>>>

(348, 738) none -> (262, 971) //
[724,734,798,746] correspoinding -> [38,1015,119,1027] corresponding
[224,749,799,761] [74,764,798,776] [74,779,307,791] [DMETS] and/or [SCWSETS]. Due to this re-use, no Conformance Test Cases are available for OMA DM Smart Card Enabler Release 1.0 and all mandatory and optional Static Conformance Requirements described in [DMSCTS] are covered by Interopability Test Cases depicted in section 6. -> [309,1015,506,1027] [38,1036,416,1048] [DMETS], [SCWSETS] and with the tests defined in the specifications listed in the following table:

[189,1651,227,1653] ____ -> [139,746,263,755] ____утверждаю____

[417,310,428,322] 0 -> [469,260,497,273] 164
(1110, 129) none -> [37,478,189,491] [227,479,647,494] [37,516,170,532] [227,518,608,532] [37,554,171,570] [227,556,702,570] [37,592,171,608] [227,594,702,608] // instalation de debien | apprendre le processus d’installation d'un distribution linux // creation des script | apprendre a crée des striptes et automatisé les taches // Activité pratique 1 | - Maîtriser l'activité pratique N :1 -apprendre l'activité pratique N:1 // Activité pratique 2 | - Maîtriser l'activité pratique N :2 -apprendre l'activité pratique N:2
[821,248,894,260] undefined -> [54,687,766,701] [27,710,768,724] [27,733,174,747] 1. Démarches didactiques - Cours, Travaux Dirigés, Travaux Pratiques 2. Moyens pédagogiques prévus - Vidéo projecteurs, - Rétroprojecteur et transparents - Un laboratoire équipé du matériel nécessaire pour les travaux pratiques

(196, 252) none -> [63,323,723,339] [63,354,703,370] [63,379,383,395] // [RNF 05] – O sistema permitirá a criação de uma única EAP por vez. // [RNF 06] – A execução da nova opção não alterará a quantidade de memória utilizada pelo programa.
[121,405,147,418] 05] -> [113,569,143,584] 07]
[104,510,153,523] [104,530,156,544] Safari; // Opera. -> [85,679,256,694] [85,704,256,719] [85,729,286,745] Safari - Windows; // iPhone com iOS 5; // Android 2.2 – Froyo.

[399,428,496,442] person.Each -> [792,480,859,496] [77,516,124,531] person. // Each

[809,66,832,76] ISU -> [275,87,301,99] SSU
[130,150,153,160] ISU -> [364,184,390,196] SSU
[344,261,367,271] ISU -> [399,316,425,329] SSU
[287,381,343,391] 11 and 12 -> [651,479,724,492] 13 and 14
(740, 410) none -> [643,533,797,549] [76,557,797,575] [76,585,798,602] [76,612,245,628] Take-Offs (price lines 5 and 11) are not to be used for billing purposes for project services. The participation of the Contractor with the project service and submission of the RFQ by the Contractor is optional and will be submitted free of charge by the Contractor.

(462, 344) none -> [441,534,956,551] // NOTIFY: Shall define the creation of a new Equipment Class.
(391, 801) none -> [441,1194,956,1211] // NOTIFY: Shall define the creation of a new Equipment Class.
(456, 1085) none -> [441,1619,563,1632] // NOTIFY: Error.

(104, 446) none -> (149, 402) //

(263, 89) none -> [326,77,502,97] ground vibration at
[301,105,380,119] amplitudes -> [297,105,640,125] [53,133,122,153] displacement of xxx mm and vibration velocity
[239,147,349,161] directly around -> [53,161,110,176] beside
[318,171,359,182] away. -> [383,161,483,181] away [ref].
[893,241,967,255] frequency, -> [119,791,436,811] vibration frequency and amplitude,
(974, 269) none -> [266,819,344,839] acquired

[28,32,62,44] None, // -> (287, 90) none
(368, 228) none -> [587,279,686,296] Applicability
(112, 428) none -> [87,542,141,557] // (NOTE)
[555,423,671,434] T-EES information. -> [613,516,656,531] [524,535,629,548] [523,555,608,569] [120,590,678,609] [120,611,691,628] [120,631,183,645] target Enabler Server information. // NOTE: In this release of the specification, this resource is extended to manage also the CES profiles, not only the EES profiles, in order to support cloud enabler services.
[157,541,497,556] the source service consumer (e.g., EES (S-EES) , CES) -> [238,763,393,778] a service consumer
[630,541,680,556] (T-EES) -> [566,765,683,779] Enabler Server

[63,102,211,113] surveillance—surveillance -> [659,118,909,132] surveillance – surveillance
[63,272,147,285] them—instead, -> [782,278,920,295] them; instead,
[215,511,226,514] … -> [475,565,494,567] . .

<<<

Task to carry out:
Reproduce the listing exactly, leaving nothing out.

Written response:
(348, 738) none -> (262, 971) //
[724,734,798,746] correspoinding -> [38,1015,119,1027] corresponding
[224,749,799,761] [74,764,798,776] [74,779,307,791] [DMETS] and/or [SCWSETS]. Due to this re-use, no Conformance Test Cases are available for OMA DM Smart Card Enabler Release 1.0 and all mandatory and optional Static Conformance Requirements described in [DMSCTS] are covered by Interopability Test Cases depicted in section 6. -> [309,1015,506,1027] [38,1036,416,1048] [DMETS], [SCWSETS] and with the tests defined in the specifications listed in the following table:

[189,1651,227,1653] ____ -> [139,746,263,755] ____утверждаю____

[417,310,428,322] 0 -> [469,260,497,273] 164
(1110, 129) none -> [37,478,189,491] [227,479,647,494] [37,516,170,532] [227,518,608,532] [37,554,171,570] [227,556,702,570] [37,592,171,608] [227,594,702,608] // instalation de debien | apprendre le processus d’installation d'un distribution linux // creation des script | apprendre a crée des striptes et automatisé les taches // Activité pratique 1 | - Maîtriser l'activité pratique N :1 -apprendre l'activité pratique N:1 // Activité pratique 2 | - Maîtriser l'activité pratique N :2 -apprendre l'activité pratique N:2
[821,248,894,260] undefined -> [54,687,766,701] [27,710,768,724] [27,733,174,747] 1. Démarches didactiques - Cours, Travaux Dirigés, Travaux Pratiques 2. Moyens pédagogiques prévus - Vidéo projecteurs, - Rétroprojecteur et transparents - Un laboratoire équipé du matériel nécessaire pour les travaux pratiques

(196, 252) none -> [63,323,723,339] [63,354,703,370] [63,379,383,395] // [RNF 05] – O sistema permitirá a criação de uma única EAP por vez. // [RNF 06] – A execução da nova opção não alterará a quantidade de memória utilizada pelo programa.
[121,405,147,418] 05] -> [113,569,143,584] 07]
[104,510,153,523] [104,530,156,544] Safari; // Opera. -> [85,679,256,694] [85,704,256,719] [85,729,286,745] Safari - Windows; // iPhone com iOS 5; // Android 2.2 – Froyo.

[399,428,496,442] person.Each -> [792,480,859,496] [77,516,124,531] person. // Each

[809,66,832,76] ISU -> [275,87,301,99] SSU
[130,150,153,160] ISU -> [364,184,390,196] SSU
[344,261,367,271] ISU -> [399,316,425,329] SSU
[287,381,343,391] 11 and 12 -> [651,479,724,492] 13 and 14
(740, 410) none -> [643,533,797,549] [76,557,797,575] [76,585,798,602] [76,612,245,628] Take-Offs (price lines 5 and 11) are not to be used for billing purposes for project services. The participation of the Contractor with the project service and submission of the RFQ by the Contractor is optional and will be submitted free of charge by the Contractor.

(462, 344) none -> [441,534,956,551] // NOTIFY: Shall define the creation of a new Equipment Class.
(391, 801) none -> [441,1194,956,1211] // NOTIFY: Shall define the creation of a new Equipment Class.
(456, 1085) none -> [441,1619,563,1632] // NOTIFY: Error.

(104, 446) none -> (149, 402) //

(263, 89) none -> [326,77,502,97] ground vibration at
[301,105,380,119] amplitudes -> [297,105,640,125] [53,133,122,153] displacement of xxx mm and vibration velocity
[239,147,349,161] directly around -> [53,161,110,176] beside
[318,171,359,182] away. -> [383,161,483,181] away [ref].
[893,241,967,255] frequency, -> [119,791,436,811] vibration frequency and amplitude,
(974, 269) none -> [266,819,344,839] acquired

[28,32,62,44] None, // -> (287, 90) none
(368, 228) none -> [587,279,686,296] Applicability
(112, 428) none -> [87,542,141,557] // (NOTE)
[555,423,671,434] T-EES information. -> [613,516,656,531] [524,535,629,548] [523,555,608,569] [120,590,678,609] [120,611,691,628] [120,631,183,645] target Enabler Server information. // NOTE: In this release of the specification, this resource is extended to manage also the CES profiles, not only the EES profiles, in order to support cloud enabler services.
[157,541,497,556] the source service consumer (e.g., EES (S-EES) , CES) -> [238,763,393,778] a service consumer
[630,541,680,556] (T-EES) -> [566,765,683,779] Enabler Server

[63,102,211,113] surveillance—surveillance -> [659,118,909,132] surveillance – surveillance
[63,272,147,285] them—instead, -> [782,278,920,295] them; instead,
[215,511,226,514] … -> [475,565,494,567] . .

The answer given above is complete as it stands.